Define and Edit Character Sets
Define Character Sets
SmartZone ICR/OCR allow one or more character sets to be defined using the CharacterSet class (ICR: CharacterSet; OCR: CharacterSet). SmartZone ICR/OCR provide Add (ICR: Add; OCR: Add) and Remove (ICR: Remove; OCR: Remove) methods to add or remove single or multiple characters in a string and/or predefined character sets to your current character set collection, creating subsets as needed.
To see if a character is in the current Character Set, use the Contains method (ICR: Contains; OCR: Contains).
Language Support for Character Sets
You have the choice of multiple language support. For supported languages and their characters, see the AllCharacters property (ICR: AllCharacters; OCR: AllCharacters). Other predefined character sets are listed in the next section.
Set the Language property (ICR: Language; OCR: Language) to refine the contents of any character set containing alphabetic entries. For example, specifying a language of Italian and a character set of AlphaNumeric would limit the returned results to only letters included in the Italian alphabet plus digits.
Improve Recognition Accuracy
For best recognition accuracy results, set the character set to the narrowest set possible, including all possible returned values, then limit any possible returns by applying predefined character sets listed here. Character sets are used to limit (reduce) possible returned values once a universe of possible returned values is defined.
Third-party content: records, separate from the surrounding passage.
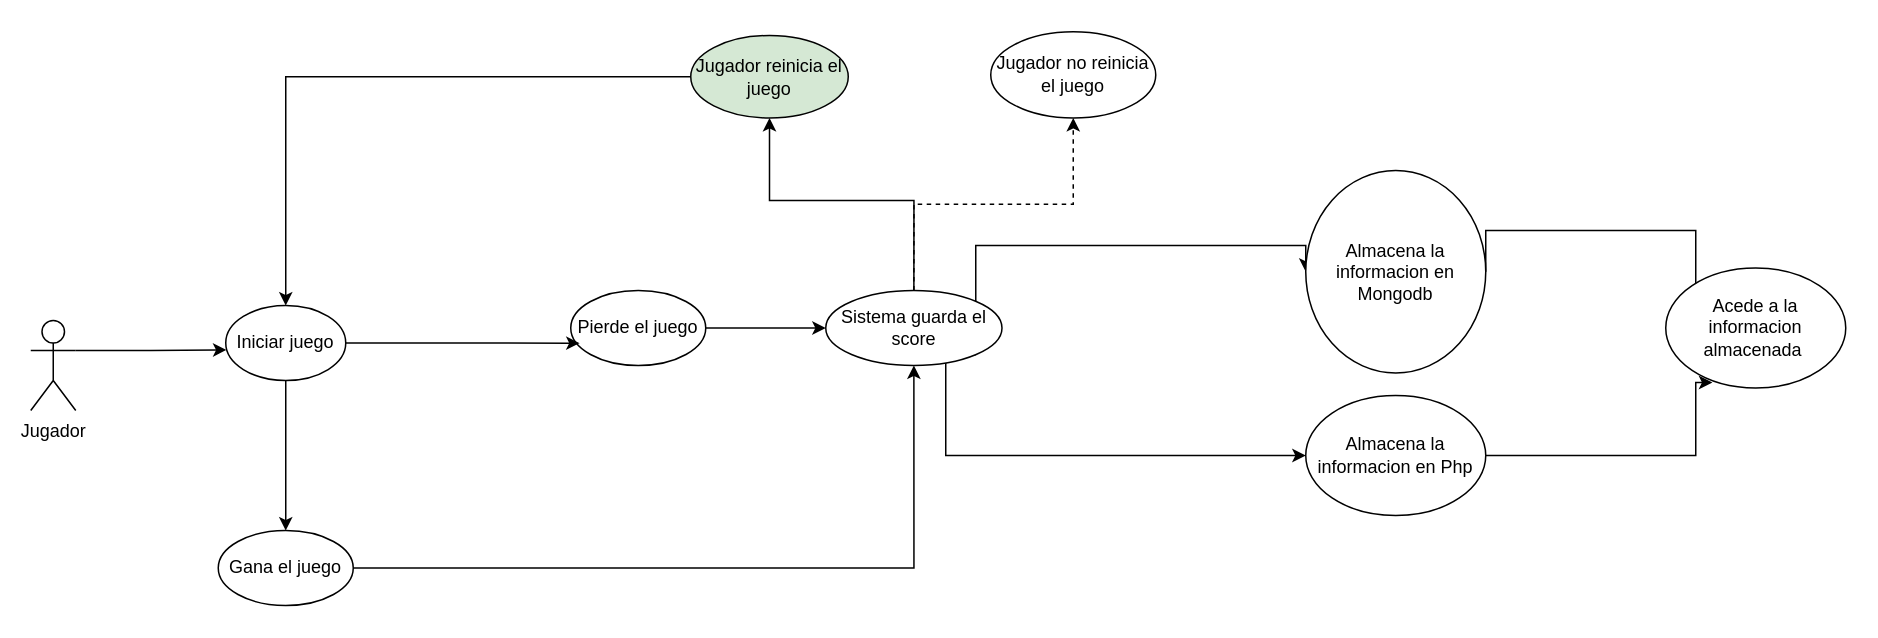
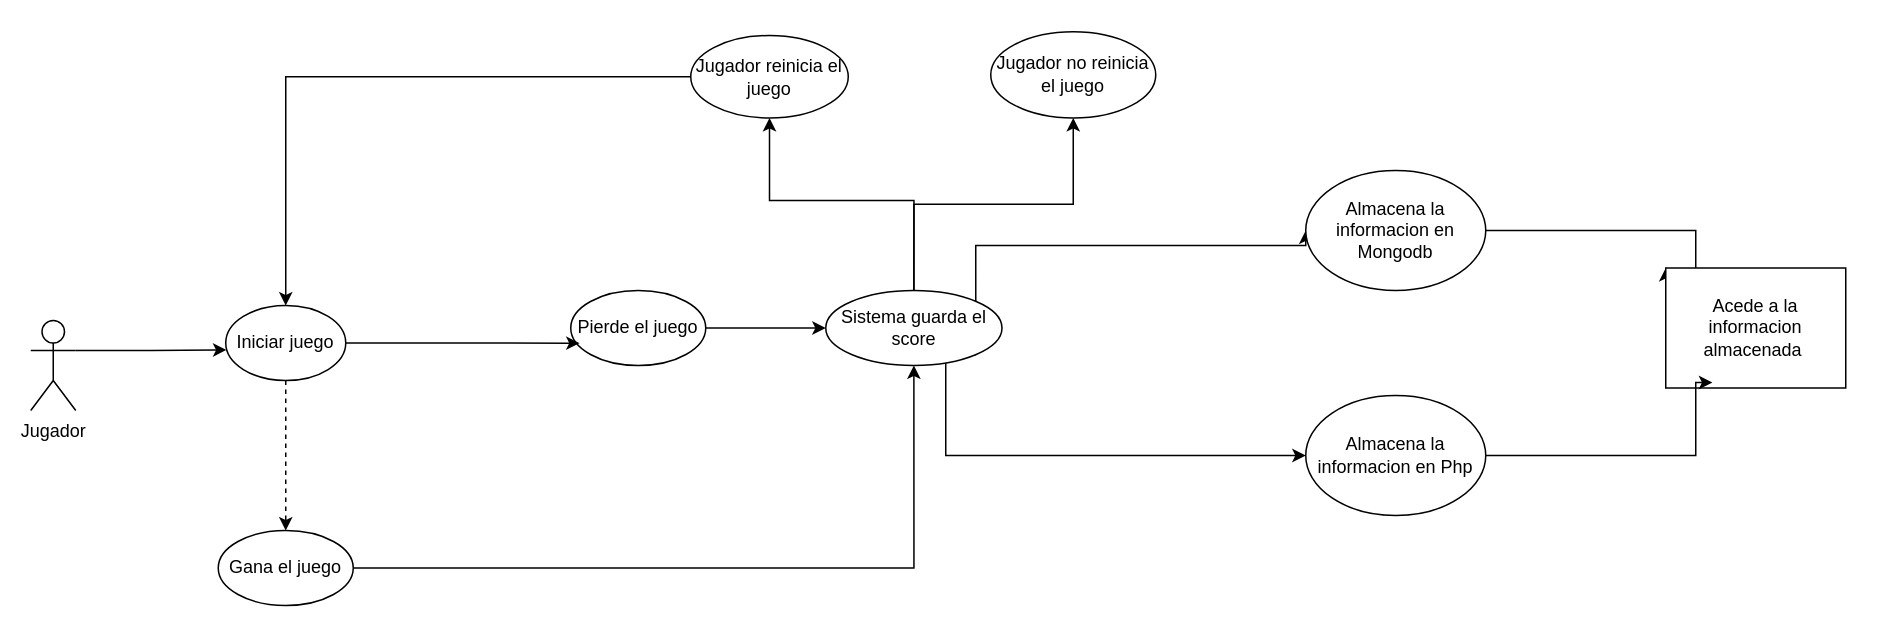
  <mxCell id="0" />
  <mxCell id="1" parent="0" />
  <mxCell id="2" value="Jugador" style="shape=umlActor;verticalLabelPosition=bottom;verticalAlign=top;html=1;outlineConnect=0;" vertex="1" parent="1"><mxGeometry x="20" y="213" width="30" height="60" as="geometry" /></mxCell>
- <mxCell id="3" style="edgeStyle=orthogonalEdgeStyle;rounded=0;orthogonalLoop=1;jettySize=auto;html=1;exitX=0.5;exitY=1;exitDx=0;exitDy=0;entryX=0.5;entryY=0;entryDx=0;entryDy=0;" edge="1" parent="1" source="4" target="18"><mxGeometry relative="1" as="geometry" /></mxCell>
+ <mxCell id="3" style="edgeStyle=orthogonalEdgeStyle;rounded=0;orthogonalLoop=1;jettySize=auto;html=1;exitX=0.5;exitY=1;exitDx=0;exitDy=0;entryX=0.5;entryY=0;entryDx=0;entryDy=0;dashed=1;" edge="1" parent="1" source="4" target="18"><mxGeometry relative="1" as="geometry" /></mxCell>
  <mxCell id="4" value="Iniciar juego" style="ellipse;whiteSpace=wrap;html=1;" vertex="1" parent="1"><mxGeometry x="150" y="203" width="80" height="50" as="geometry" /></mxCell>
  <mxCell id="5" style="edgeStyle=orthogonalEdgeStyle;rounded=0;orthogonalLoop=1;jettySize=auto;html=1;exitX=1;exitY=0.333;exitDx=0;exitDy=0;exitPerimeter=0;entryX=0.006;entryY=0.592;entryDx=0;entryDy=0;entryPerimeter=0;" edge="1" parent="1" source="2" target="4"><mxGeometry relative="1" as="geometry" /></mxCell>
  <mxCell id="6" style="edgeStyle=orthogonalEdgeStyle;rounded=0;orthogonalLoop=1;jettySize=auto;html=1;exitX=1;exitY=0.5;exitDx=0;exitDy=0;" edge="1" parent="1" source="7" target="12"><mxGeometry relative="1" as="geometry" /></mxCell>
  <mxCell id="7" value="Pierde el juego" style="ellipse;whiteSpace=wrap;html=1;" vertex="1" parent="1"><mxGeometry x="380" y="193" width="90" height="50" as="geometry" /></mxCell>
  <mxCell id="8" style="edgeStyle=orthogonalEdgeStyle;rounded=0;orthogonalLoop=1;jettySize=auto;html=1;exitX=0.5;exitY=0;exitDx=0;exitDy=0;entryX=0.5;entryY=1;entryDx=0;entryDy=0;" edge="1" parent="1" source="12" target="15"><mxGeometry relative="1" as="geometry"><Array as="points"><mxPoint x="609" y="133" /><mxPoint x="513" y="133" /></Array></mxGeometry></mxCell>
- <mxCell id="9" style="edgeStyle=orthogonalEdgeStyle;rounded=0;orthogonalLoop=1;jettySize=auto;html=1;exitX=0.5;exitY=0;exitDx=0;exitDy=0;entryX=0.5;entryY=1;entryDx=0;entryDy=0;dashed=1;" edge="1" parent="1" source="12" target="16"><mxGeometry relative="1" as="geometry" /></mxCell>
+ <mxCell id="9" style="edgeStyle=orthogonalEdgeStyle;rounded=0;orthogonalLoop=1;jettySize=auto;html=1;exitX=0.5;exitY=0;exitDx=0;exitDy=0;entryX=0.5;entryY=1;entryDx=0;entryDy=0;" edge="1" parent="1" source="12" target="16"><mxGeometry relative="1" as="geometry" /></mxCell>
  <mxCell id="10" style="edgeStyle=orthogonalEdgeStyle;rounded=0;orthogonalLoop=1;jettySize=auto;html=1;exitX=1;exitY=0;exitDx=0;exitDy=0;entryX=0;entryY=0.5;entryDx=0;entryDy=0;" edge="1" parent="1" source="12" target="20"><mxGeometry relative="1" as="geometry"><Array as="points"><mxPoint x="650" y="163" /><mxPoint x="870" y="163" /></Array></mxGeometry></mxCell>
  <mxCell id="11" style="edgeStyle=orthogonalEdgeStyle;rounded=0;orthogonalLoop=1;jettySize=auto;html=1;exitX=1;exitY=1;exitDx=0;exitDy=0;entryX=0;entryY=0.5;entryDx=0;entryDy=0;" edge="1" parent="1" source="12" target="21"><mxGeometry relative="1" as="geometry"><Array as="points"><mxPoint x="630" y="236" /><mxPoint x="630" y="303" /><mxPoint x="840" y="303" /></Array></mxGeometry></mxCell>
  <mxCell id="12" value="Sistema guarda el score" style="ellipse;whiteSpace=wrap;html=1;" vertex="1" parent="1"><mxGeometry x="550" y="193" width="117.5" height="50" as="geometry" /></mxCell>
  <mxCell id="13" style="edgeStyle=orthogonalEdgeStyle;rounded=0;orthogonalLoop=1;jettySize=auto;html=1;exitX=1;exitY=0.5;exitDx=0;exitDy=0;entryX=0.066;entryY=0.702;entryDx=0;entryDy=0;entryPerimeter=0;" edge="1" parent="1" source="4" target="7"><mxGeometry relative="1" as="geometry" /></mxCell>
  <mxCell id="14" style="edgeStyle=orthogonalEdgeStyle;rounded=0;orthogonalLoop=1;jettySize=auto;html=1;exitX=0;exitY=0.5;exitDx=0;exitDy=0;entryX=0.5;entryY=0;entryDx=0;entryDy=0;" edge="1" parent="1" source="15" target="4"><mxGeometry relative="1" as="geometry" /></mxCell>
- <mxCell id="15" value="Jugador reinicia el juego" style="ellipse;whiteSpace=wrap;html=1;fillColor=#d5e8d4;" vertex="1" parent="1"><mxGeometry x="460" y="23" width="105" height="55" as="geometry" /></mxCell>
+ <mxCell id="15" value="Jugador reinicia el juego" style="ellipse;whiteSpace=wrap;html=1;" vertex="1" parent="1"><mxGeometry x="460" y="23" width="105" height="55" as="geometry" /></mxCell>
  <mxCell id="16" value="Jugador no reinicia el juego" style="ellipse;whiteSpace=wrap;html=1;" vertex="1" parent="1"><mxGeometry x="660" y="20.5" width="110" height="57.5" as="geometry" /></mxCell>
  <mxCell id="17" style="edgeStyle=orthogonalEdgeStyle;rounded=0;orthogonalLoop=1;jettySize=auto;html=1;exitX=1;exitY=0.5;exitDx=0;exitDy=0;entryX=0.5;entryY=1;entryDx=0;entryDy=0;" edge="1" parent="1" source="18" target="12"><mxGeometry relative="1" as="geometry" /></mxCell>
  <mxCell id="18" value="Gana el juego" style="ellipse;whiteSpace=wrap;html=1;" vertex="1" parent="1"><mxGeometry x="145" y="353" width="90" height="50" as="geometry" /></mxCell>
  <mxCell id="19" style="edgeStyle=orthogonalEdgeStyle;rounded=0;orthogonalLoop=1;jettySize=auto;html=1;exitX=1;exitY=0.5;exitDx=0;exitDy=0;entryX=0;entryY=0;entryDx=0;entryDy=0;" edge="1" parent="1" source="20" target="22"><mxGeometry relative="1" as="geometry"><Array as="points"><mxPoint x="1130" y="153" /><mxPoint x="1130" y="190" /></Array></mxGeometry></mxCell>
- <mxCell id="20" value="Almacena la informacion en Mongodb" style="ellipse;whiteSpace=wrap;html=1;" vertex="1" parent="1"><mxGeometry x="870" y="113" width="120" height="135" as="geometry" /></mxCell>
+ <mxCell id="20" value="Almacena la informacion en Mongodb" style="ellipse;whiteSpace=wrap;html=1;" vertex="1" parent="1"><mxGeometry x="870" y="113" width="120" height="80" as="geometry" /></mxCell>
  <mxCell id="21" value="Almacena la informacion en Php" style="ellipse;whiteSpace=wrap;html=1;" vertex="1" parent="1"><mxGeometry x="870" y="263" width="120" height="80" as="geometry" /></mxCell>
- <mxCell id="22" value="Acede a la informacion almacenada&amp;nbsp;" style="ellipse;whiteSpace=wrap;html=1;" vertex="1" parent="1"><mxGeometry x="1110" y="178" width="120" height="80" as="geometry" /></mxCell>
+ <mxCell id="22" value="Acede a la informacion almacenada&amp;nbsp;" style="whiteSpace=wrap;html=1;rounded=0;" vertex="1" parent="1"><mxGeometry x="1110" y="178" width="120" height="80" as="geometry" /></mxCell>
  <mxCell id="23" style="edgeStyle=orthogonalEdgeStyle;rounded=0;orthogonalLoop=1;jettySize=auto;html=1;exitX=1;exitY=0.5;exitDx=0;exitDy=0;entryX=0.259;entryY=0.954;entryDx=0;entryDy=0;entryPerimeter=0;" edge="1" parent="1" source="21" target="22"><mxGeometry relative="1" as="geometry"><Array as="points"><mxPoint x="1130" y="303" /><mxPoint x="1130" y="254" /></Array></mxGeometry></mxCell>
For example, since é is not included in the English language, in order to accurately read the word "Résumé", you could either:
- specify a language that includes é, such as French, since that language includes English letters plus é.
- specify the language English and add the letter é.
You could improve recognition further by omitting any other characters you do not expect to encounter.
Predefined Character Sets
There are 12 additional predefined character sets available as properties:
Edit Character Sets
Optimal recognition results are obtained by using the character set that includes all and only the characters that potentially are encountered.
The ability to modify character sets into subsets to increase accuracy, confidence and speed is available in SmartZone using the following methods:
- Add(String) (ICR: Add(String); OCR: Add(String))
- Add(CharacterSet) (ICR: Add(CharacterSet); OCR: Add(CharacterSet))
- Remove(String) (ICR: Remove(String); OCR: Remove(String))
- Remove(CharacterSet) (ICR: Remove(CharacterSet); OCR: Remove(CharacterSet))
(SmartZone OCR Only) Character sets can be customized to include supported characters from any supported language, except:
- Greek, Chinese, Japanese, and Korean languages cannot be combined with other languages. English language characters are predefined and already included in these character sets.
- Thai and Vietnamese characters can only be combined with English language characters.